Когда они пришли, Карапета уже не было в селе. В горы ушел. Ружье взял. Еды побольше. И ушел... Ворвались турки, перевернули весь дом, а Карапета нет! Кто за смерть бека ответит?

— Сын где? — спрашивают у отца.

— Не знаю, — отвечает старик.

Голова с плеч.

— Сын где? — у матери спрашивают.

— Не знаю, — отвечает старуха.

Голова с плеч. Никого не тронули в селе на этот раз, только родню Карапета. Вот и остался Карапет из Ахлата один-одинешенек на белом свете.

Узнал о такой беде он — чуть с ума не сошел. Головой о землю бился. Плакал. Все себя проклинал! Судьбу свою несчастную...

— Господи, Господи... — вымолвил он напоследок да вдогонку!

Отыскал в горах тот самый отряд, поводил по тропам, в ущелье заманил и завалил камнями. Всех! А перед тем как камень свалить, самый первый, от которого все остальные лавиной скатятся вниз... вышел так, чтобы видно было, и крикнул во все горло:

— Искали, собаки?.. Вот я — Карапет из Ахлата!

И камень свалил... С тех самых пор и стали его бояться! Двадцать три года скрывался Карапет в горах!
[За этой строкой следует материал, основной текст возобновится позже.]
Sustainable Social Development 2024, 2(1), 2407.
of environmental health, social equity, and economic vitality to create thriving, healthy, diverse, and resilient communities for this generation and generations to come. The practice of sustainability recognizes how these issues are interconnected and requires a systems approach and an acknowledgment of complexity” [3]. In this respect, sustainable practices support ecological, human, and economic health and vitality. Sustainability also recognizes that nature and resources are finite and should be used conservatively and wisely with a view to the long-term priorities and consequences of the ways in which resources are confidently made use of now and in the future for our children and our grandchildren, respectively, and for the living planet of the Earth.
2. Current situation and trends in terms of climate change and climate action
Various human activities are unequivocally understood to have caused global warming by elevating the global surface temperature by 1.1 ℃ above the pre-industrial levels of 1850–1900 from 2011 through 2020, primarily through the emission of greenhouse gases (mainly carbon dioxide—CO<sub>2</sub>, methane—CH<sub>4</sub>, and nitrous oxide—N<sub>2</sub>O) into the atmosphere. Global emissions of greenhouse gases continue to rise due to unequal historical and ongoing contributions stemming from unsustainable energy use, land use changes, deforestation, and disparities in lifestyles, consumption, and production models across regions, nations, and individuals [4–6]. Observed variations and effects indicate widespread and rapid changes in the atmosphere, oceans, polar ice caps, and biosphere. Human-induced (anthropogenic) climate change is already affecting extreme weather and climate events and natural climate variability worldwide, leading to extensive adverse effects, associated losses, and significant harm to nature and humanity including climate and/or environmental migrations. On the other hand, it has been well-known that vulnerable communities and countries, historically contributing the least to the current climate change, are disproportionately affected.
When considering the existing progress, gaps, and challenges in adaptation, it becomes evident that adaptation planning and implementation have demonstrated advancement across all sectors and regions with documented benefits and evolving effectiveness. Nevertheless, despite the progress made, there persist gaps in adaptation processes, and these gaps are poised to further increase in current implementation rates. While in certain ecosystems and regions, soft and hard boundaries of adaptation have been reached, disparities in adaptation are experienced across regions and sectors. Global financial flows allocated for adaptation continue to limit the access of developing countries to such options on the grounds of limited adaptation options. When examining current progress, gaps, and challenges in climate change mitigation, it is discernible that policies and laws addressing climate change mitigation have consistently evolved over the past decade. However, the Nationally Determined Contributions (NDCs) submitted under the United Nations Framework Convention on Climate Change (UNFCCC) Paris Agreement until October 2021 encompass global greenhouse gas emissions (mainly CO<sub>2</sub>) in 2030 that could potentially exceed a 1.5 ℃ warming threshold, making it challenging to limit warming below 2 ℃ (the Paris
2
Чего только не перевидел!

Со смертью в прятки играл. Ускользал от погонь и ловушек... Не человек — тень одна только... Никак не давался туркам!

Вот и стали там, в Истанбуле, большие начальники думать:

— Сперва один ружье возьмет. Потом, смотришь, и другие... оглянуться не успеешь, весь народ поднимется! Пора с этим Карапетом кончать!
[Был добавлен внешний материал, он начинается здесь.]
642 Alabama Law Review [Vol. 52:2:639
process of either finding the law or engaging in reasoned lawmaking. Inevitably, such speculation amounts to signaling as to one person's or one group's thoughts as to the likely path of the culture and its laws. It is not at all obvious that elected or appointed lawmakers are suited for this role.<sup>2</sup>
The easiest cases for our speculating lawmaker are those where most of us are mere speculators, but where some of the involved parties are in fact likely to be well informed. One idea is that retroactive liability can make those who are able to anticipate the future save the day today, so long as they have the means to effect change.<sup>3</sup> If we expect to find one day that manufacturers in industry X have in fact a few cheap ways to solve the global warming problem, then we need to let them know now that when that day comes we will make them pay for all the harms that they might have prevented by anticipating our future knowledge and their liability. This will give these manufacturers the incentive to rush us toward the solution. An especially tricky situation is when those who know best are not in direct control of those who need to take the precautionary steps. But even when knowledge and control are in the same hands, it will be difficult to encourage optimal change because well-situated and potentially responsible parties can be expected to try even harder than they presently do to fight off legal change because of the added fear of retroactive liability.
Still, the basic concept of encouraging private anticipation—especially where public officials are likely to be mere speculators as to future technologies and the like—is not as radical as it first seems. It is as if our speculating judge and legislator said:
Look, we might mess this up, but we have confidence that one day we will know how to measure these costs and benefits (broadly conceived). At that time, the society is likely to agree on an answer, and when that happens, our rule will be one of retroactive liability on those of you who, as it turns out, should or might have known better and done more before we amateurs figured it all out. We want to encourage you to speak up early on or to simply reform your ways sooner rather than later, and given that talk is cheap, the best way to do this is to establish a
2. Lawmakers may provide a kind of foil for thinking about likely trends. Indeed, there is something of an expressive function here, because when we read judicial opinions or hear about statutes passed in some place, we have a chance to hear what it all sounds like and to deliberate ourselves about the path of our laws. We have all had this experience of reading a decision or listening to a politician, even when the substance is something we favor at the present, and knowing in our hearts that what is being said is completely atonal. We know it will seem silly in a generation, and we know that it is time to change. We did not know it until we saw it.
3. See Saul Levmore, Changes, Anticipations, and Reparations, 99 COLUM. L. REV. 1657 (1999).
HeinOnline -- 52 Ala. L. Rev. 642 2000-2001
Хорошо сказать, да сделать трудно. Подумали они еще да цену за его бедную голову назначили!

"Кто Ахлатци Карапета поймает и приведет — тому 1000 лир! Тому, кто укажет, где скрывается, — 250". Написали на двух языках, развесили в деревнях.

Ходят армяне, читают, диву даются:

Думали-гадали односельчане, что теперь с ними будет? Деньги-то большие... Вдруг кто позарится?!
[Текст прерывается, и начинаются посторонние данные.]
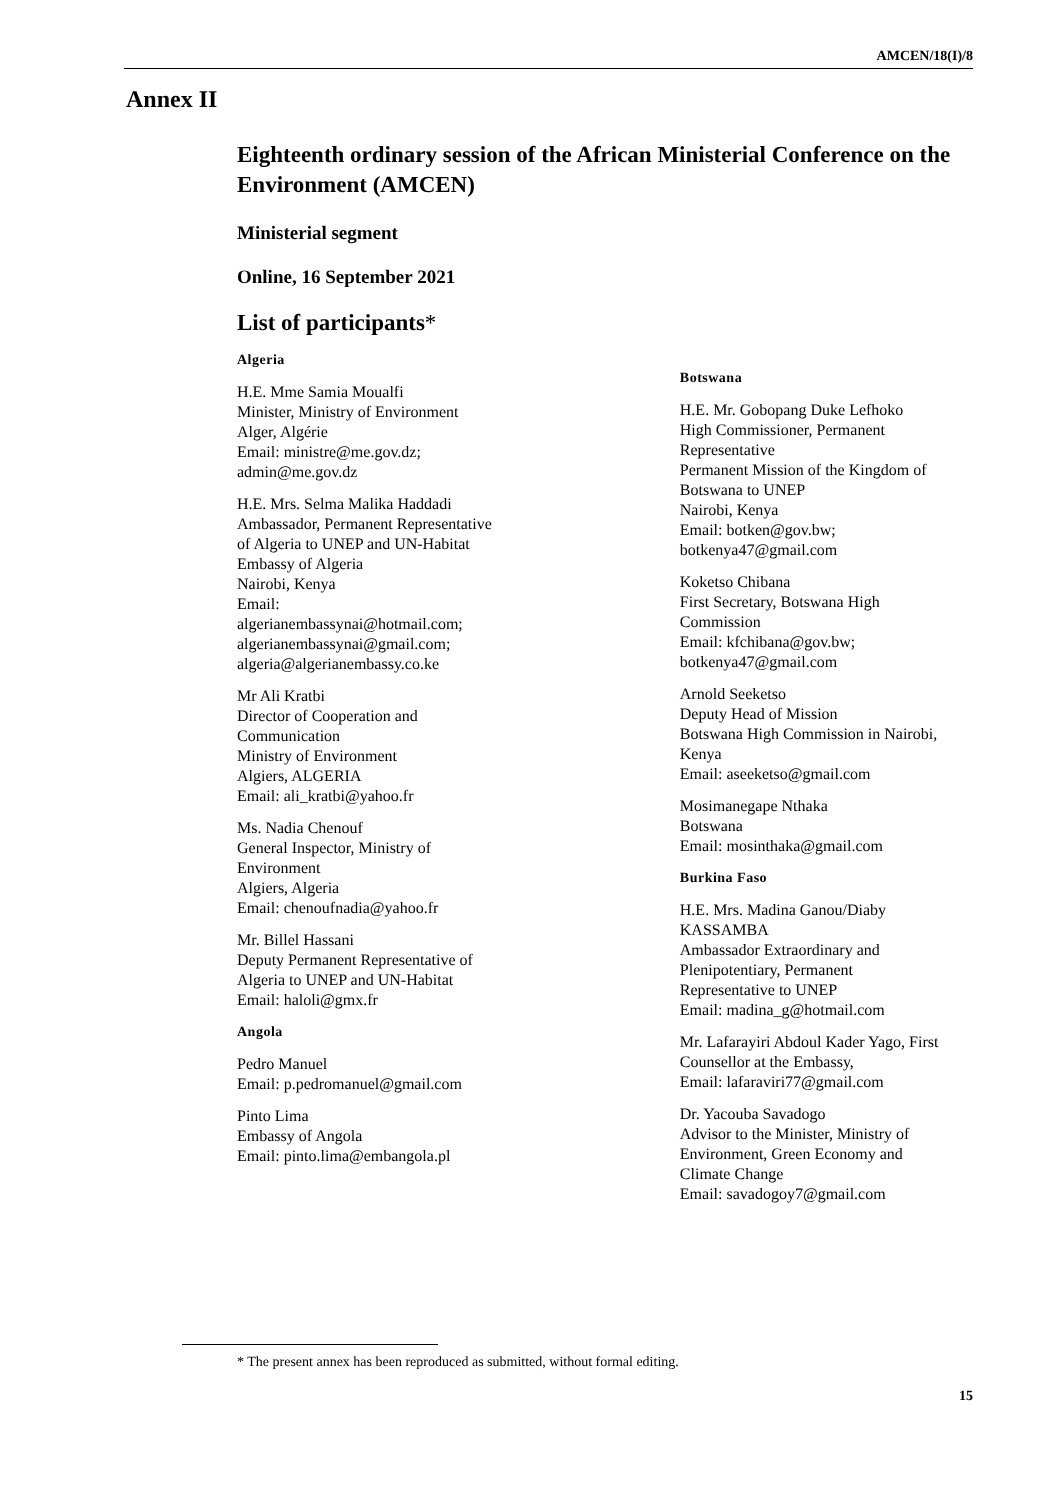AMCEN/18(I)/8
Annex II
Eighteenth ordinary session of the African Ministerial Conference on the Environment (AMCEN)
Ministerial segment
Online, 16 September 2021
List of participants*
Algeria
H.E. Mme Samia Moualfi
Minister, Ministry of Environment
Alger, Algérie
Email: ministre@me.gov.dz;
admin@me.gov.dz
H.E. Mrs. Selma Malika Haddadi
Ambassador, Permanent Representative
of Algeria to UNEP and UN-Habitat
Embassy of Algeria
Nairobi, Kenya
Email:
algerianembassynai@hotmail.com;
algerianembassynai@gmail.com;
algeria@algerianembassy.co.ke
Mr Ali Kratbi
Director of Cooperation and
Communication
Ministry of Environment
Algiers, ALGERIA
Email: ali_kratbi@yahoo.fr
Ms. Nadia Chenouf
General Inspector, Ministry of
Environment
Algiers, Algeria
Email: chenoufnadia@yahoo.fr
Mr. Billel Hassani
Deputy Permanent Representative of
Algeria to UNEP and UN-Habitat
Email: haloli@gmx.fr
Angola
Pedro Manuel
Email: p.pedromanuel@gmail.com
Pinto Lima
Embassy of Angola
Email: pinto.lima@embangola.pl
Botswana
H.E. Mr. Gobopang Duke Lefhoko
High Commissioner, Permanent
Representative
Permanent Mission of the Kingdom of
Botswana to UNEP
Nairobi, Kenya
Email: botken@gov.bw;
botkenya47@gmail.com
Koketso Chibana
First Secretary, Botswana High
Commission
Email: kfchibana@gov.bw;
botkenya47@gmail.com
Arnold Seeketso
Deputy Head of Mission
Botswana High Commission in Nairobi,
Kenya
Email: aseeketso@gmail.com
Mosimanegape Nthaka
Botswana
Email: mosinthaka@gmail.com
Burkina Faso
H.E. Mrs. Madina Ganou/Diaby
KASSAMBA
Ambassador Extraordinary and
Plenipotentiary, Permanent
Representative to UNEP
Email: madina_g@hotmail.com
Mr. Lafarayiri Abdoul Kader Yago, First
Counsellor at the Embassy,
Email: lafaraviri77@gmail.com
Dr. Yacouba Savadogo
Advisor to the Minister, Ministry of
Environment, Green Economy and
Climate Change
Email: savadogoy7@gmail.com
* The present annex has been reproduced as submitted, without formal editing.
15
А Карапет взял да сам пришел!

Увидел его сержант, один в участке был, закричал от страха:

— Уйди, Карапет! Уйди! Разве я тебе что-нибудь сделал?!

— Ах, Ахмед, Ахмед. Трясешься чего? Я что, убивать тебя пришел? За деньгами пришел.

Так и стребовал тысячу лир, обещанных за его голову.

А сержант с этого дня рехнулся. Целыми днями комаров лупил и приговаривал:

— Ну, Карапет, Бисмаллах!

Старик, рассказывая, разгорячился, речь его иногда сбивалась, он стал повторяться, но мне было интересно, и я даже подумал: какой неплохой сюжет для рассказа... А тут, кстати, старик упомянул прелюбопытный факт.

Оказывается, Карапет этот вовсе не мифическая личность, как я подумал вначале... и есть даже один документ, который мог бы подтвердить правдивость его слов. Это снимал в свое время заезжий специалист. Оно было размножено в большом количестве экземпляров и продавалось в России, на Кавказе. По замыслу авторов этого предприятия, фото Карапета должно было "иллюстрировать" российскому обывателю "типичного" армянского четника...

На улице опять раздались выстрелы, потом топот сапог, и в подвал ворвалось человек пять в форме. Облава. Искали большевиков. Их теперь постоянно искали. Начали проверять документы. Особенно не церемонились. Поставили всех к стенке. И грязными ручищами своими лазили по карманам, беззастенчиво обирая... Кто-то возмутился. Его избили. Потом обозвали "красным" и пристрелили. Чтоб и другие не задавали "глупых" вопросов, объяснили:

— За оказание сопротивления властям федерации!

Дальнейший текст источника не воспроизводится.